Вам такую штуку пробовать не приходилось? Много потеряли…
Делают его так: варят в чайнике заварку. Именно что — варят. Пока все не отдаст. Второй раз ее уже не заварить. Потом в этот, с позволения сказать, чай кидают зелень — все, что во дворе растет. Добавляют кусочки сала, корешки какие-то. Солят и кладут сахар. Все — можно пить. Если сможете, конечно.
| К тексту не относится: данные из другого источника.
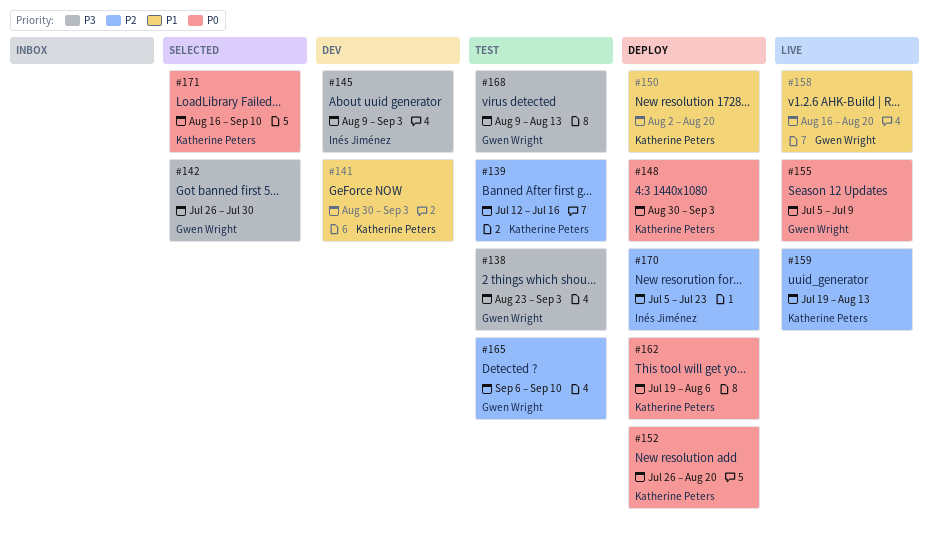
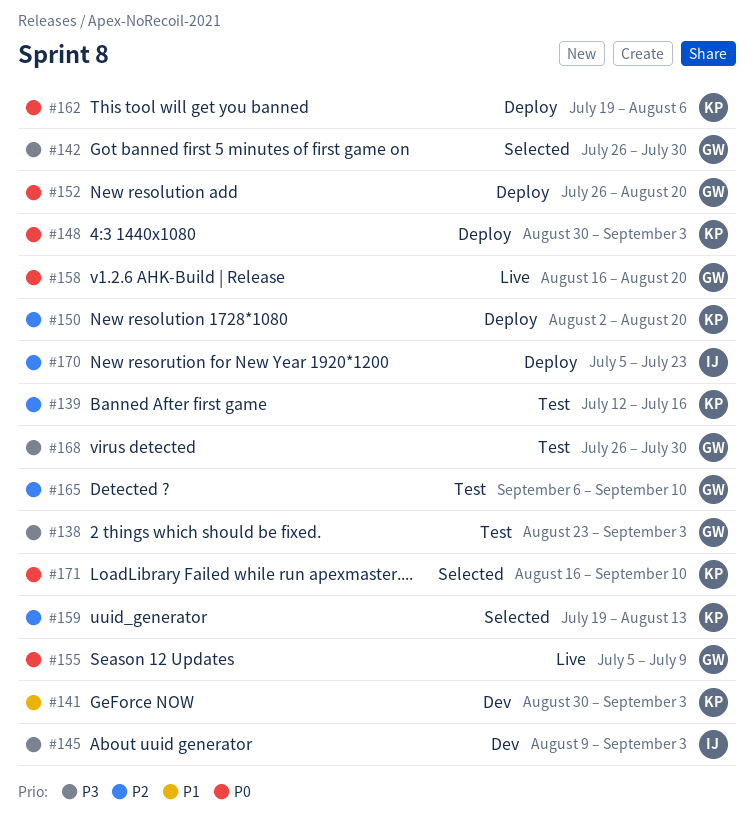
#150, priority: P1 -> P2
#152, owner: Katherine Peters -> Gwen Wright
#158, priority: P1 -> P0
#159, status: Live -> Selected
#168, start: Aug 9 -> Jul 26
#168, due: Aug 13 -> Jul 30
А что мало наливают — так это обычай такой. Налили много — пей и проваливай! А уважаемому человеку плеснут совсем чуток — некуда спешить, дорогой, сиди и наслаждайся. Если таким напитком можно насладиться… В первый раз я чуть не проблевался с непривычки. Чифир с солью и жиром… это, знаете ли… тот еще букет ароматов. Но ничего, выдержал. Потом уже так не колбасило. Хотя, откровенно говоря, так мало никому из нас еще никогда и нигде не наливали…
— Слушай, Пайшанбе, а что твой дед хотел узнать? — спрашиваю я у Мардонаева.
— Он не мой дед. Он очень старый. Даже не прадед!
Ну да, тут народ долго не живет. Вот эта милая девчушка — будет такой лет до двадцати. В двадцать пять у нее уже трое-четверо детей, в тридцать — уже пожилая женщина. В сорок — почти старуха. А до пятидесяти тут дотягивают немногие. Мужчинам не лучше. Так что, если деду лет восемьдесят… или больше.
— А все-таки?
— Когда он узнал про бой около крепости…
— Около блокпоста!
— Блокпост стоит там сколько? А крепость — более двух тысяч лет! Уйдете вы, уйдут другие — она останется.
— Ну, если так… тогда, да — ты прав.
— Он долго меня расспрашивал. Но я и сам знал немного. Тогда Рахмон и попросил тебя привезти.
— Зачем?
— Дед не сказал. Он мудрый, ему ведомо многое… то, что нам знать не дано.
После ужина Пайшанбе поднимается на ноги.